In a nutshell, a prenup – or prenuptial agreement – settles financial matters in the event of a divorce. You and your partner sign the prenup before walking down the aisle. You might wonder: doesn’t this agreement doom the marriage from the start? It might make more sense if you think of prenups as insurance for your marriage.
No matter how badly we wish a marriage could be as simple as a kindergarten Ring Pop proposal, it’s still an official legal contract that’s pretty dang serious. When you tie the knot with your lover, you’re promising to stay together for life and tackle weighty financial decisions as a team.
So, what if you want to protect your hard-earned money when it comes time to divide assets during a divorce? This is where a prenup comes to the rescue.
Definition of a prenup
We often hear about prenup agreements in messy celebrity divorce cases. But what exactly are these documents?
According to the Legal Information Institute at Cornell, a prenup is a written contract between a couple that outlines their financial responsibility and rights so that, if they were ever to break up, things wouldn’t get too nasty. A prenup can help you avoid boiling with rage in court and fighting about who gets to keep the keys to the 3 million dollar Malibu beach house.
“Protect the bag at all costs” – $atrerubiia
How much does a prenup cost?
Prenups aren’t only for multi-millionaires dripping with money and decked out bling-bling jewelry.

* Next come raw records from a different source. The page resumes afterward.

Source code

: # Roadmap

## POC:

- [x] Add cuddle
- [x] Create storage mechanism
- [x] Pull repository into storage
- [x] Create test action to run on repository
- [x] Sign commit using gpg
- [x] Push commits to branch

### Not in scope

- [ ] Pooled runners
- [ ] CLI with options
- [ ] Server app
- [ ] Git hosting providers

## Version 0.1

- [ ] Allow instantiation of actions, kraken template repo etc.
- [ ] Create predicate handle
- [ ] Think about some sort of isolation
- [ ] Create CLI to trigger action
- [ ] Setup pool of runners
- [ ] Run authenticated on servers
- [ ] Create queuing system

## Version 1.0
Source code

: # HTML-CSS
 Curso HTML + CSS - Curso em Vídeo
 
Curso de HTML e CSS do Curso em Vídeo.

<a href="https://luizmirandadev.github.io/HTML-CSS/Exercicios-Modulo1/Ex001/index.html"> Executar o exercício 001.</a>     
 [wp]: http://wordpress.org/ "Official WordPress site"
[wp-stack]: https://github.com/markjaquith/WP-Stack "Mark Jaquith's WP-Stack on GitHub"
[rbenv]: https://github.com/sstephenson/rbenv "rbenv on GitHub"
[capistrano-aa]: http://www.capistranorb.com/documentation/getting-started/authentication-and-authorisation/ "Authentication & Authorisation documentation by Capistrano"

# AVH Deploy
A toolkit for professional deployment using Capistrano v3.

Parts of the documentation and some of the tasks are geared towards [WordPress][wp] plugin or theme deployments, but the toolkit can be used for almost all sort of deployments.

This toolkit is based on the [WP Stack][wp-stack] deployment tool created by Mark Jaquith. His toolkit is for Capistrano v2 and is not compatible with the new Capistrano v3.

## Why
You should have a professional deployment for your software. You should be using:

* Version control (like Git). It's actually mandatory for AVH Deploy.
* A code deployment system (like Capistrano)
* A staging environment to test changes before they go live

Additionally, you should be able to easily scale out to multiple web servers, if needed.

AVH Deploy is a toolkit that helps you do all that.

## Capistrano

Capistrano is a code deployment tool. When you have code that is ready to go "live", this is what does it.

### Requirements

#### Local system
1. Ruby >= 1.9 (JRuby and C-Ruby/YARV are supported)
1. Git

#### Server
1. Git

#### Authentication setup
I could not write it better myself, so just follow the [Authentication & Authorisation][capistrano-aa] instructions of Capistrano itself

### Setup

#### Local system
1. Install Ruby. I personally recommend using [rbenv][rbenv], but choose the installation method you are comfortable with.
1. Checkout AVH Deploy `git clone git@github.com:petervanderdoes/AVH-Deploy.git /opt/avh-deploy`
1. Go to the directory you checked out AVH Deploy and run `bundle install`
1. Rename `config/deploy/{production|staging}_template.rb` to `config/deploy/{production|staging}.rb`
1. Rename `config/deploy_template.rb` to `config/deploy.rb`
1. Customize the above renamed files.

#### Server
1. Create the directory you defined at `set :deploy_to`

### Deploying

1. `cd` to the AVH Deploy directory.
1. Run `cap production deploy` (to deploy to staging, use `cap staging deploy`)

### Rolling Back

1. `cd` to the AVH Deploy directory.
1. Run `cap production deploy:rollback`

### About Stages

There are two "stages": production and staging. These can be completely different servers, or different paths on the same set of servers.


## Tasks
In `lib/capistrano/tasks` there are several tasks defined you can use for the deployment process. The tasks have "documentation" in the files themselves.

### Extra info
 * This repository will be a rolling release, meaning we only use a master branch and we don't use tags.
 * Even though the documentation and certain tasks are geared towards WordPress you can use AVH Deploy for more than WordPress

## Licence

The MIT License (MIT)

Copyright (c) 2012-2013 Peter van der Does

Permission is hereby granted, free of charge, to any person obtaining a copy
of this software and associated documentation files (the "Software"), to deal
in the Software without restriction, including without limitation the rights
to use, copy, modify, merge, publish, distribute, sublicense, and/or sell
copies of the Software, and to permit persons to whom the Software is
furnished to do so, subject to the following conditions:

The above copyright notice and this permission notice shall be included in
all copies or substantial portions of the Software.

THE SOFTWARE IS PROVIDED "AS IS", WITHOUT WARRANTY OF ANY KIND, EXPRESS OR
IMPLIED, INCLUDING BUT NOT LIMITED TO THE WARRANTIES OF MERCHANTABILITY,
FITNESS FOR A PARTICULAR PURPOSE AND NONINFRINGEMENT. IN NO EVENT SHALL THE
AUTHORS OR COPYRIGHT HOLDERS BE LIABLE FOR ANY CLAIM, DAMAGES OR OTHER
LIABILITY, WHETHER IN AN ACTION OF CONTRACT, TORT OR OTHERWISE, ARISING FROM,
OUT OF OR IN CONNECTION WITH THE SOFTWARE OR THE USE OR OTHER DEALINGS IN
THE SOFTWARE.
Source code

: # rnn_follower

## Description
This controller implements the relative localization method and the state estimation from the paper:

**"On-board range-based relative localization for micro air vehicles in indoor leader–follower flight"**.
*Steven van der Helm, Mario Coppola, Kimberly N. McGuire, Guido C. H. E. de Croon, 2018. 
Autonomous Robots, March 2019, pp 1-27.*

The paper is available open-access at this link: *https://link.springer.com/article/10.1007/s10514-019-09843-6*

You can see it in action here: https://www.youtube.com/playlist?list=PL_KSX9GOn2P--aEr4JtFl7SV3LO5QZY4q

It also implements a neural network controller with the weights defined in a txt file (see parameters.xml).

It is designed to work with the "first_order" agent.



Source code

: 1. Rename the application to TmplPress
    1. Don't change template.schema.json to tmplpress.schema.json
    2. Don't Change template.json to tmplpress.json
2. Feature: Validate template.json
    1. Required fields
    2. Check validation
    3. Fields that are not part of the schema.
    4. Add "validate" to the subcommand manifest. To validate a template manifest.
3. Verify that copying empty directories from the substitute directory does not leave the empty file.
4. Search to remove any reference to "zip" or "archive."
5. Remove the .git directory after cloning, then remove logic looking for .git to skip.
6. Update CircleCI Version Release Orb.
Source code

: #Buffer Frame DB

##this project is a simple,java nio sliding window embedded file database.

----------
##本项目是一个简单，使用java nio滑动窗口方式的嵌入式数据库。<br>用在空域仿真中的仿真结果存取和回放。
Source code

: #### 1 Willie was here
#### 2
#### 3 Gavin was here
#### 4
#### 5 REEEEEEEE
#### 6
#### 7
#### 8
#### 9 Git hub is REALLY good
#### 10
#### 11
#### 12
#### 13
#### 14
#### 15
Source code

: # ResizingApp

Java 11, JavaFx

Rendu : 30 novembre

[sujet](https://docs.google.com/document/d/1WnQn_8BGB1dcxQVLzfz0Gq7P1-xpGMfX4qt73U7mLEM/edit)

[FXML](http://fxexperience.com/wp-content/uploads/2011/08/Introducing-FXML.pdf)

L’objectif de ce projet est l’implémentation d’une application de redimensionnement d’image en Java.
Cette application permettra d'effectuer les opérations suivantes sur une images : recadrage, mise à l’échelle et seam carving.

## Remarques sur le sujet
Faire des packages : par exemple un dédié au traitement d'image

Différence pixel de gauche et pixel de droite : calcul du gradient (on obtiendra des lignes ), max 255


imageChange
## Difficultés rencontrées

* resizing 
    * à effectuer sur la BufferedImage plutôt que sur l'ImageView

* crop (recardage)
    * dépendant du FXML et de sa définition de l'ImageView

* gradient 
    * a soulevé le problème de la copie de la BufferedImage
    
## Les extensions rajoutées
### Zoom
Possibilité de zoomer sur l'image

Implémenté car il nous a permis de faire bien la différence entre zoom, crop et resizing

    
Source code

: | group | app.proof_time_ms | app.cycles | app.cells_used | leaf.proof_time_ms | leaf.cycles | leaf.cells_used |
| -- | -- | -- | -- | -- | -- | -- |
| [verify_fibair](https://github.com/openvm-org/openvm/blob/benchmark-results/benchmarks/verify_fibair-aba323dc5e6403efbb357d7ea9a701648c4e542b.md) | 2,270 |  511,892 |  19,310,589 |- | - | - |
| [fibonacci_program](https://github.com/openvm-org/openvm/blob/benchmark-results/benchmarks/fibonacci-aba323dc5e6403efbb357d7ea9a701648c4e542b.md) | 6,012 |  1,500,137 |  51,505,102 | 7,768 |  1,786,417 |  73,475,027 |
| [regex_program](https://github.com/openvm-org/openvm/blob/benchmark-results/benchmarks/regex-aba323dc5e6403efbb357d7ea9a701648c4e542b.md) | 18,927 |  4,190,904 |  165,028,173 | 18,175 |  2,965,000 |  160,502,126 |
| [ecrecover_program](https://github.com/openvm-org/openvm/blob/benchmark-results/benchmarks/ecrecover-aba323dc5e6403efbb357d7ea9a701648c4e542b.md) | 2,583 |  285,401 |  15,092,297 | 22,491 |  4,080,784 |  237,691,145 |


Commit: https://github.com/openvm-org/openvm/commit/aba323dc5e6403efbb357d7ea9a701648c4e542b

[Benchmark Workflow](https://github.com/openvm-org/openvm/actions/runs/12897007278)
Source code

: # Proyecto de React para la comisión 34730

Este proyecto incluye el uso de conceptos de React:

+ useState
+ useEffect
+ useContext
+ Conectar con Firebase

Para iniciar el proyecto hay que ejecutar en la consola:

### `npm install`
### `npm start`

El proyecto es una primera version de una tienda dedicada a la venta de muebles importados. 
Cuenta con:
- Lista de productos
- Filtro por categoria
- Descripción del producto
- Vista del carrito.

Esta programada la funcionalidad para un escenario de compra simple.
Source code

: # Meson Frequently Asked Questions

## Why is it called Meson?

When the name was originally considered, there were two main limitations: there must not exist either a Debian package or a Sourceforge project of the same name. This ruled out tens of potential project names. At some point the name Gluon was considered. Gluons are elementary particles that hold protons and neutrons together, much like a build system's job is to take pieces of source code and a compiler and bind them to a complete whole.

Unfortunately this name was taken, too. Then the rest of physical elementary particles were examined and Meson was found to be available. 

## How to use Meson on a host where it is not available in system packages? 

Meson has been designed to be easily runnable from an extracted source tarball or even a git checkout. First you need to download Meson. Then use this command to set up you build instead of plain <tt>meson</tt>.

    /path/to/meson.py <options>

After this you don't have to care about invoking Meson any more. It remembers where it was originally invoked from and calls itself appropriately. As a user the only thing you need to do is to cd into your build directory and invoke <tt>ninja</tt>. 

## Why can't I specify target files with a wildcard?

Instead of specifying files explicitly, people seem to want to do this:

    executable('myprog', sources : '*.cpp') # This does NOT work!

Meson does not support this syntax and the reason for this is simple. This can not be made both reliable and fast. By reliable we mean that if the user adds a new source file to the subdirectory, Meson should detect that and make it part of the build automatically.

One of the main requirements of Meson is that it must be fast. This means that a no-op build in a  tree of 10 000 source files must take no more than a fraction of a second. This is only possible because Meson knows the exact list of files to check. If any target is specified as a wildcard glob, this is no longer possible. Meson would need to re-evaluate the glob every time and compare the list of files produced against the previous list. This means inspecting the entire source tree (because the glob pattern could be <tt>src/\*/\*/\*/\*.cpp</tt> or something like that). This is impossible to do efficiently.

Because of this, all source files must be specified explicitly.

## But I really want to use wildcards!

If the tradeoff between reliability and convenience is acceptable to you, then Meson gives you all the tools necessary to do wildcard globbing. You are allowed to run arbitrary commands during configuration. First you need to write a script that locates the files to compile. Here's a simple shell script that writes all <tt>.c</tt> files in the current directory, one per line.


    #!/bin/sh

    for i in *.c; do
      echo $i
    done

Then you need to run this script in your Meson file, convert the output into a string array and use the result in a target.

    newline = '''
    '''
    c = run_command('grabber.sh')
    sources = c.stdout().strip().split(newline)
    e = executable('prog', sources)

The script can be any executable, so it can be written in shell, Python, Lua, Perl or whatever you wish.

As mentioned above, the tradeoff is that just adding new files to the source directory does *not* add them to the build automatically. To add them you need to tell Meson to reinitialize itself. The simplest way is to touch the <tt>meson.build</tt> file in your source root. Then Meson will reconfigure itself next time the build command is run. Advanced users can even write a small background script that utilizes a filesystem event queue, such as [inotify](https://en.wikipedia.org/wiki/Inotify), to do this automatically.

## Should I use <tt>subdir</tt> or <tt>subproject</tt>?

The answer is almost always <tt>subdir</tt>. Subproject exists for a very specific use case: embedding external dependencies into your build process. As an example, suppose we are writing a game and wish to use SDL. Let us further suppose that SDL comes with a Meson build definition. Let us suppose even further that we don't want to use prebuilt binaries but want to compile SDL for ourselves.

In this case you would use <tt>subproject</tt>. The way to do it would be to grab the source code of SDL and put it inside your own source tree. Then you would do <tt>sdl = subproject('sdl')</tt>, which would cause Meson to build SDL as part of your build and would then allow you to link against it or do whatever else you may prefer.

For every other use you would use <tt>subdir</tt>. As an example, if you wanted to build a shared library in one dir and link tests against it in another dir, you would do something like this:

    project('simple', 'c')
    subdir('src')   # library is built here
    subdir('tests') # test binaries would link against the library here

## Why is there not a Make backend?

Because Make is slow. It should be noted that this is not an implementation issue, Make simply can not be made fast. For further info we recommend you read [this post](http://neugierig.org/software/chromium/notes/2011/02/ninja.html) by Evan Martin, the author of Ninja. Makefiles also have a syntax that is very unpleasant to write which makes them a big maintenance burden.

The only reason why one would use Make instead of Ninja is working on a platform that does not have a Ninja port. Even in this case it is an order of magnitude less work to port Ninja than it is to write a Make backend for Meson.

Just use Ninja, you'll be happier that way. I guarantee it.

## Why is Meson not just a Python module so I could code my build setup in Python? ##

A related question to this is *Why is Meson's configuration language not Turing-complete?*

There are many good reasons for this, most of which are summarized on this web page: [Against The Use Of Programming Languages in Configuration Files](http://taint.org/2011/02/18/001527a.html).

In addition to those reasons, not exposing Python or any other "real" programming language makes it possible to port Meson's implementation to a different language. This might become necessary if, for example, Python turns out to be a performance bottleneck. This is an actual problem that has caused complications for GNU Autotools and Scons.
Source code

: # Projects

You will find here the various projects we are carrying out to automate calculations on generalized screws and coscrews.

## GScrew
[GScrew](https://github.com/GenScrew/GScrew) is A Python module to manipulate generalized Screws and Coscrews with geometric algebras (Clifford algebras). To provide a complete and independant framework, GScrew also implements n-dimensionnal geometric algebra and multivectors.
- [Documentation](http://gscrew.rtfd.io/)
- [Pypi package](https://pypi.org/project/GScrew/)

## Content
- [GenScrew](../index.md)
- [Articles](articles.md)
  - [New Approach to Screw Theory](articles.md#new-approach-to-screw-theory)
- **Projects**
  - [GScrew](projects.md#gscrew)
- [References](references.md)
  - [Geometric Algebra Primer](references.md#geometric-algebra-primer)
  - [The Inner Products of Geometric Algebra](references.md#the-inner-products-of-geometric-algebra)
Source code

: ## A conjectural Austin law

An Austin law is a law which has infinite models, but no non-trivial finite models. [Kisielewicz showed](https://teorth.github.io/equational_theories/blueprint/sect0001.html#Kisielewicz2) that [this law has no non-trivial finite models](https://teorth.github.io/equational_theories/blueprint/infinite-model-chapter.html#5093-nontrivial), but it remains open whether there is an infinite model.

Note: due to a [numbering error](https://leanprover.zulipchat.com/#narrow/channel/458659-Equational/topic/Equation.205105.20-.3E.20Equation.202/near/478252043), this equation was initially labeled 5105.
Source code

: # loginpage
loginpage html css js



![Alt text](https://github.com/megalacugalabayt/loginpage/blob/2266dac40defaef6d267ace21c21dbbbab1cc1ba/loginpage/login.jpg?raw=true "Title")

Depending on your situation, prenups might only cost in the low four figures to draft with a lawyer. According to Yahoo Finance, the average cost for a valid prenup that will hold up in court is anywhere from $1,000 to $10,000. Of course, the more complicated your finances are, the more you might have to pay out of pocket.
How does a prenup work?
A prenup is a premarital safeguard that can protect both of you if your dreamy wedding ends in a not-so-happily-ever-after divorce. For example, according to Fox Business, if one spouse has significant debt, a prenup can ensure that the other spouse isn’t responsible for these things if the marriage ends. You can also use a prenup to protect inheritances, businesses, and other property.
According to Divorce Net, without a prenup, the state laws will determine how to divide your assets. And going to court can quickly drain your bank account and take up a good chunk of your time. But with a prenup in place, you and your spouse can agree on how to handle finances and property ahead of time, which can save you a lot of headaches and unnecessary hassle down the road if you split.